Trzykrotny mistrz świata Sebastian Vettel przed niedzielnym Grand Prix Niemiec wygrał 29 wyścigów, ale żadnego z nich przed własną publicznością. Każda, nawet najgorsza seria, ma jednak swój koniec: jubileuszowy, 30. triumf kierowcy Red Bulla w zawodach Grand Prix był jednocześnie jego pierwszym w Niemczech.
Incydenty z pękającymi oponami na Silverstone to już przeszłość (Pirelli wprowadziło modyfikacje i przygotowało dla zespołów szereg zaleceń, m.in. minimalny poziom ciśnienia w oponach), ale na Nuerburgringu i tak dochodziło do mrożących krew w żyłach sytuacji. Źle dokręcone koło odpadło od samochodu Marka Webbera i uderzyło operatora telewizyjnego, który ze złamanym obojczykiem i popękanymi żebrami trafił do szpitala w Koblencji. Sędziowie ukarali zespół grzywną 30 tys. euro.
Niebezpiecznie mógł się zakończyć incydent z 22. okrążenia, kiedy Jules Bianchi z ekipy Marussia zatrzymał się na poboczu z defektem silnika. Kierowca musi zostawić auto na biegu jałowym, żeby porządkowi mogli łatwo je usunąć w bezpieczne miejsce. Zanim pracownicy obsługi toru zajęli się samochodem, czerwono-czarna Marussia zaczęła się toczyć do tyłu, przecinając nitkę toru. Na szczęście nikt nie uderzył w pozbawione kontroli auto, ale dyrekcja wyścigu wezwała do akcji samochód bezpieczeństwa.
Neutralizacja sprawiła, że Vettel, który na początku wyścigu wykorzystał słaby start ruszającego z pole position Lewisa Hamiltona i objął prowadzenie, stracił przewagę nad resztą stawki. Za jego plecami szaleli kierowcy Lotusa: Romain Grosjean i Kimi Raikkonen. Hamilton wypadł z walki o podium, bo w jego mercedesie opony znów zużywały się w błyskawicznym tempie.

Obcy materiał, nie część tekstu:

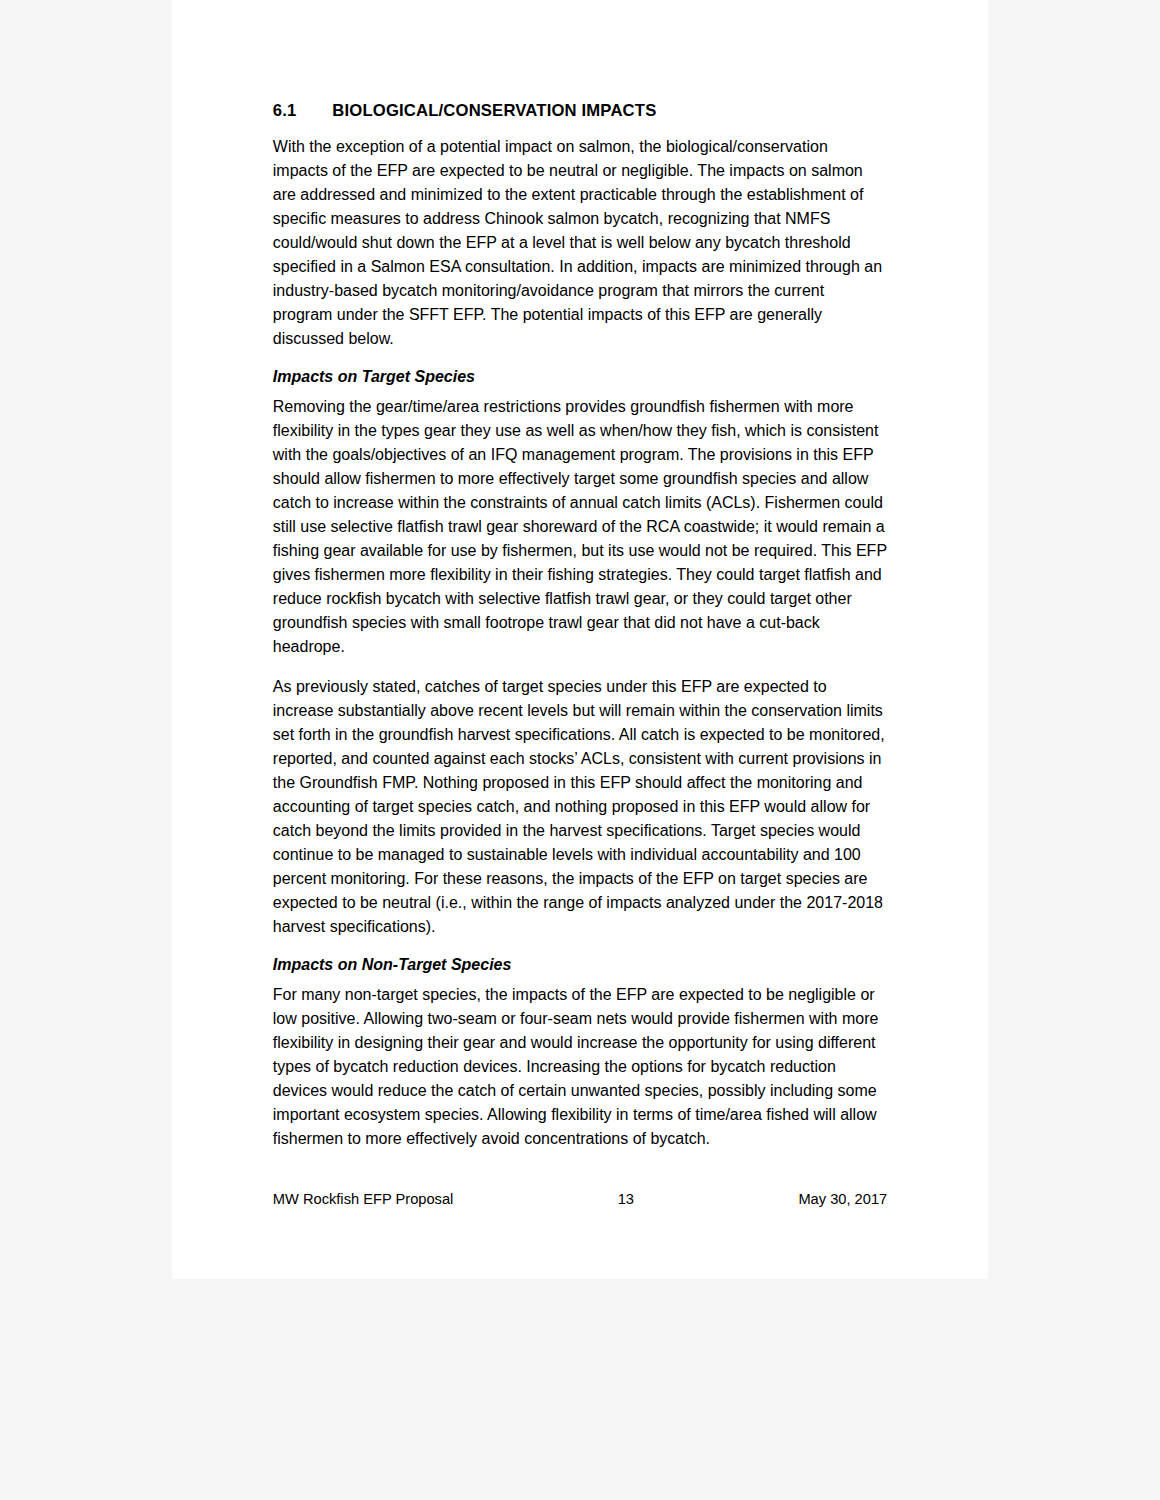6.1 BIOLOGICAL/CONSERVATION IMPACTS
With the exception of a potential impact on salmon, the biological/conservation impacts of the EFP are expected to be neutral or negligible. The impacts on salmon are addressed and minimized to the extent practicable through the establishment of specific measures to address Chinook salmon bycatch, recognizing that NMFS could/would shut down the EFP at a level that is well below any bycatch threshold specified in a Salmon ESA consultation. In addition, impacts are minimized through an industry-based bycatch monitoring/avoidance program that mirrors the current program under the SFFT EFP. The potential impacts of this EFP are generally discussed below.
Impacts on Target Species
Removing the gear/time/area restrictions provides groundfish fishermen with more flexibility in the types gear they use as well as when/how they fish, which is consistent with the goals/objectives of an IFQ management program. The provisions in this EFP should allow fishermen to more effectively target some groundfish species and allow catch to increase within the constraints of annual catch limits (ACLs). Fishermen could still use selective flatfish trawl gear shoreward of the RCA coastwide; it would remain a fishing gear available for use by fishermen, but its use would not be required. This EFP gives fishermen more flexibility in their fishing strategies. They could target flatfish and reduce rockfish bycatch with selective flatfish trawl gear, or they could target other groundfish species with small footrope trawl gear that did not have a cut-back headrope.
As previously stated, catches of target species under this EFP are expected to increase substantially above recent levels but will remain within the conservation limits set forth in the groundfish harvest specifications. All catch is expected to be monitored, reported, and counted against each stocks’ ACLs, consistent with current provisions in the Groundfish FMP. Nothing proposed in this EFP should affect the monitoring and accounting of target species catch, and nothing proposed in this EFP would allow for catch beyond the limits provided in the harvest specifications. Target species would continue to be managed to sustainable levels with individual accountability and 100 percent monitoring. For these reasons, the impacts of the EFP on target species are expected to be neutral (i.e., within the range of impacts analyzed under the 2017-2018 harvest specifications).
Impacts on Non-Target Species
For many non-target species, the impacts of the EFP are expected to be negligible or low positive. Allowing two-seam or four-seam nets would provide fishermen with more flexibility in designing their gear and would increase the opportunity for using different types of bycatch reduction devices. Increasing the options for bycatch reduction devices would reduce the catch of certain unwanted species, possibly including some important ecosystem species. Allowing flexibility in terms of time/area fished will allow fishermen to more effectively avoid concentrations of bycatch.
MW Rockfish EFP Proposal 13 May 30, 2017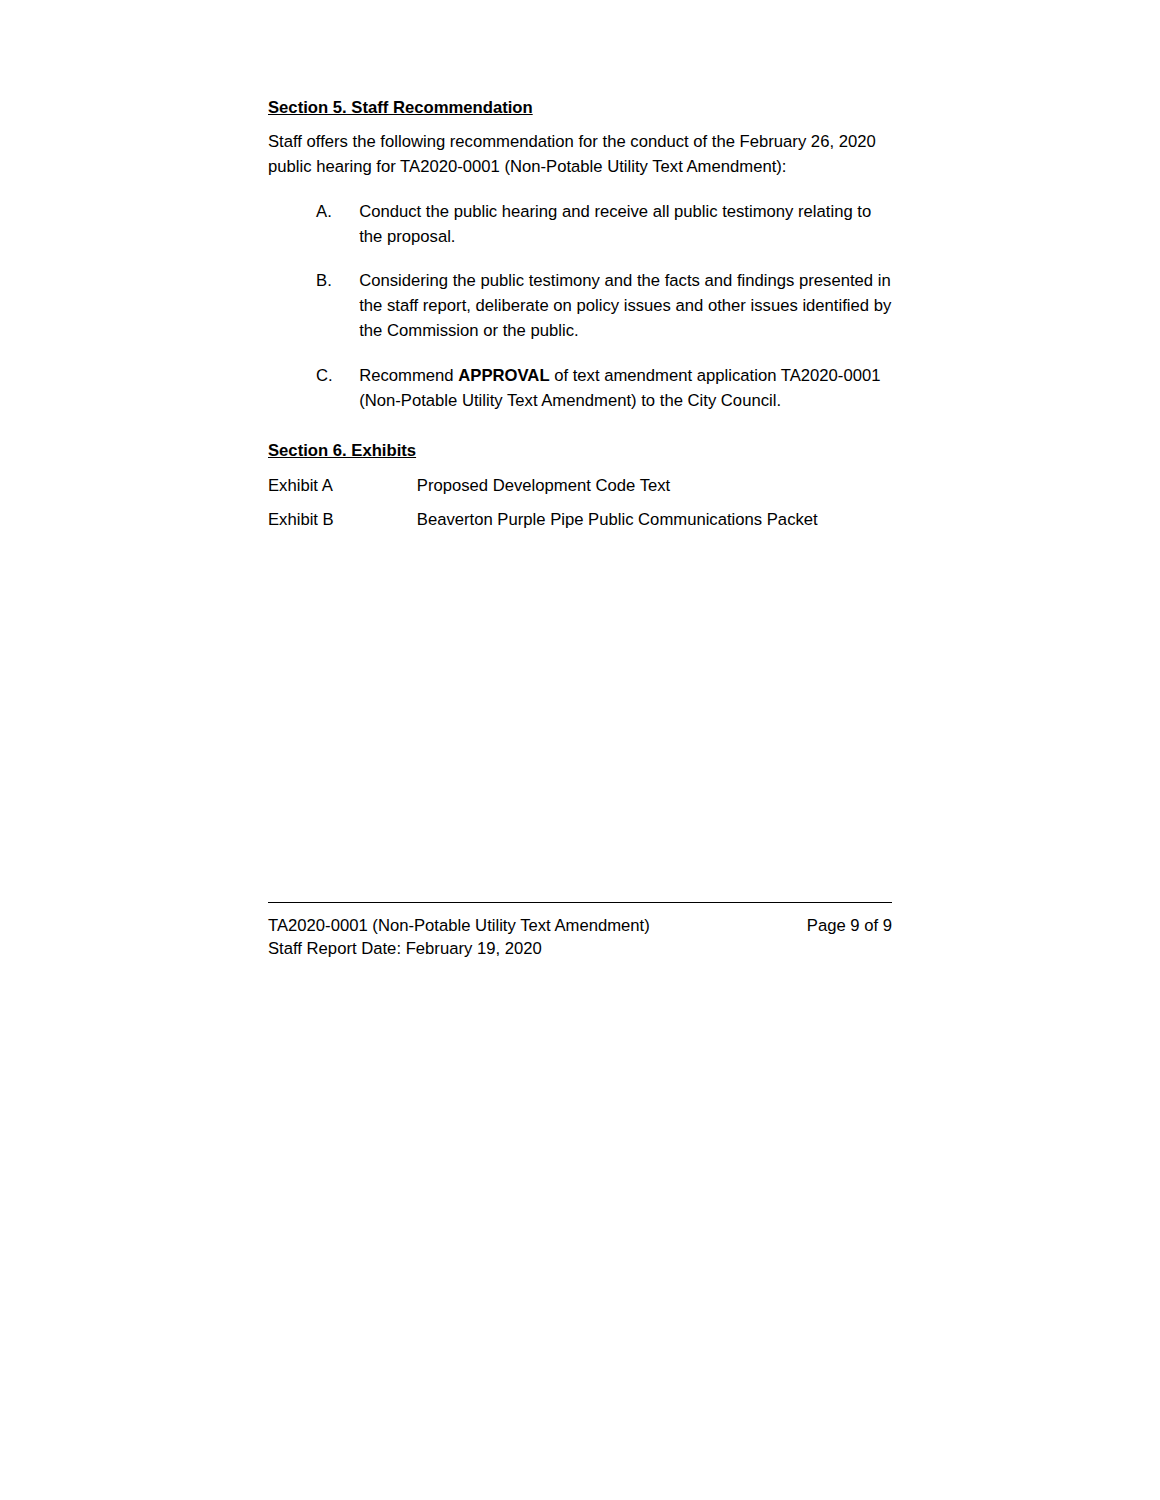Section 5. Staff Recommendation
Staff offers the following recommendation for the conduct of the February 26, 2020 public hearing for TA2020-0001 (Non-Potable Utility Text Amendment):
Conduct the public hearing and receive all public testimony relating to the proposal.
Considering the public testimony and the facts and findings presented in the staff report, deliberate on policy issues and other issues identified by the Commission or the public.
Recommend APPROVAL of text amendment application TA2020-0001 (Non-Potable Utility Text Amendment) to the City Council.
Section 6. Exhibits
Exhibit A
Proposed Development Code Text
Exhibit B
Beaverton Purple Pipe Public Communications Packet
TA2020-0001 (Non-Potable Utility Text Amendment)
Staff Report Date: February 19, 2020
Page 9 of 9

– Mam chyba jakieś inne opony niż inni – skarżył się przez radio, na darmo próbując bronić pozycji przed rywalami w beznadziejnie ślizgającym się aucie. Tymczasem w słonecznych warunkach czarne lotusy nabrały wigoru, ale szaleńcza pogoń Raikkonena za liderem nie przyniosła powodzenia i pierwszą dwójkę na mecie dzieliła jedna sekunda. Skład na podium uzupełnił Grosjean, który wcześniej niezbyt chętnie współpracował z zespołem – mimo ponagleń nie miał zamiaru przepuszczać lidera zespołu i być może przez to Raikkonenowi zabrakło okrążeń do wyprzedzenia Vettela.